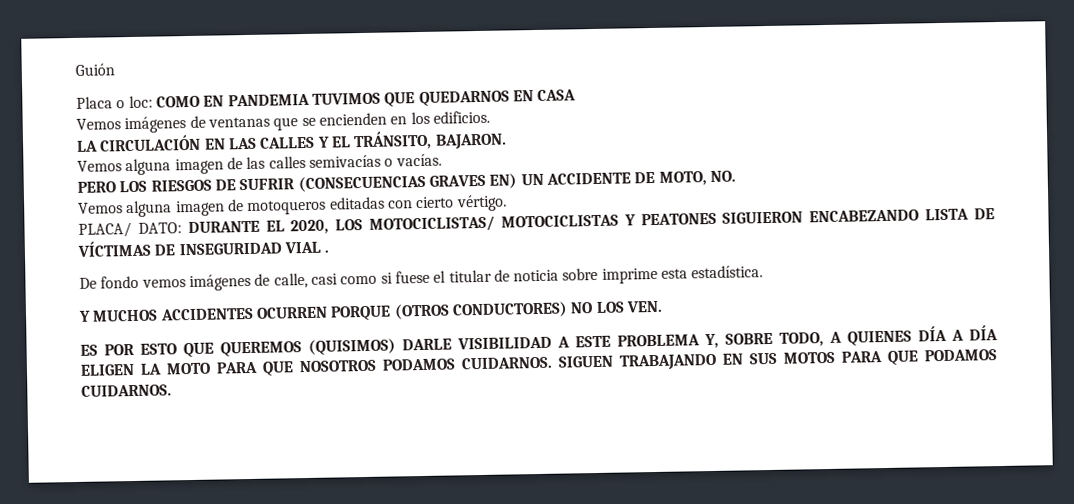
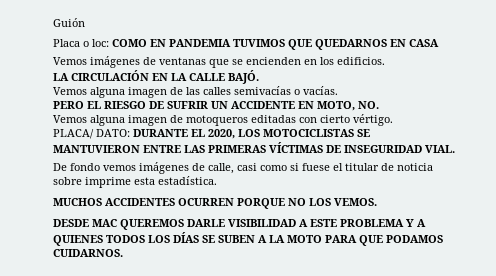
[227,130,507,151] LAS CALLES Y EL TRÁNSITO, BAJARON. -> [171,70,259,84] LA CALLE BAJÓ.
[119,173,518,193] LOS RIESGOS DE SUFRIR (CONSECUENCIAS GRAVES EN) -> [87,101,208,109] EL RIESGO DE SUFRIR
[634,171,656,184] DE -> [298,101,314,109] EN
[369,208,995,233] MOTOCICLISTAS/ MOTOCICLISTAS Y PEATONES SIGUIERON ENCABEZANDO LISTA DE -> [263,129,370,137] [53,145,266,153] MOTOCICLISTAS SE MANTUVIERON ENTRE LAS PRIMERAS
[283,241,330,254] VIAL . -> [425,145,455,153] VIAL.
[78,310,91,322] Y -> (217, 180) none
[393,300,663,320] [80,338,396,358] (OTROS CONDUCTORES) NO LOS VEN. // ES POR ESTO QUE QUEREMOS (QUISIMOS) -> [288,198,377,206] [53,219,184,230] NO LOS VEMOS. // DESDE MAC QUEREMOS
[704,325,998,349] [80,363,135,376] Y, SOBRE TODO, A QUIENES DÍA A DÍA ELIGEN -> [406,219,426,227] [53,232,267,246] Y A QUIENES TODOS LOS DÍAS SE SUBEN A
[299,349,997,373] [81,384,172,397] NOSOTROS PODAMOS CUIDARNOS. SIGUEN TRABAJANDO EN SUS MOTOS PARA QUE PODAMOS CUIDARNOS. -> [386,235,443,243] [53,249,123,257] PODAMOS CUIDARNOS.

+--

__What the exercise asks__
Write down again, exactly as given, only the lines above that fall from the line with "[369,208,995,233] MOTOCICLISTAS/ MOTOCICLISTAS" to the line with "[704,325,998,349] [80,363,135,376] Y, SOBRE", inclusive.

__Task result__
[369,208,995,233] MOTOCICLISTAS/ MOTOCICLISTAS Y PEATONES SIGUIERON ENCABEZANDO LISTA DE -> [263,129,370,137] [53,145,266,153] MOTOCICLISTAS SE MANTUVIERON ENTRE LAS PRIMERAS
[283,241,330,254] VIAL . -> [425,145,455,153] VIAL.
[78,310,91,322] Y -> (217, 180) none
[393,300,663,320] [80,338,396,358] (OTROS CONDUCTORES) NO LOS VEN. // ES POR ESTO QUE QUEREMOS (QUISIMOS) -> [288,198,377,206] [53,219,184,230] NO LOS VEMOS. // DESDE MAC QUEREMOS
[704,325,998,349] [80,363,135,376] Y, SOBRE TODO, A QUIENES DÍA A DÍA ELIGEN -> [406,219,426,227] [53,232,267,246] Y A QUIENES TODOS LOS DÍAS SE SUBEN A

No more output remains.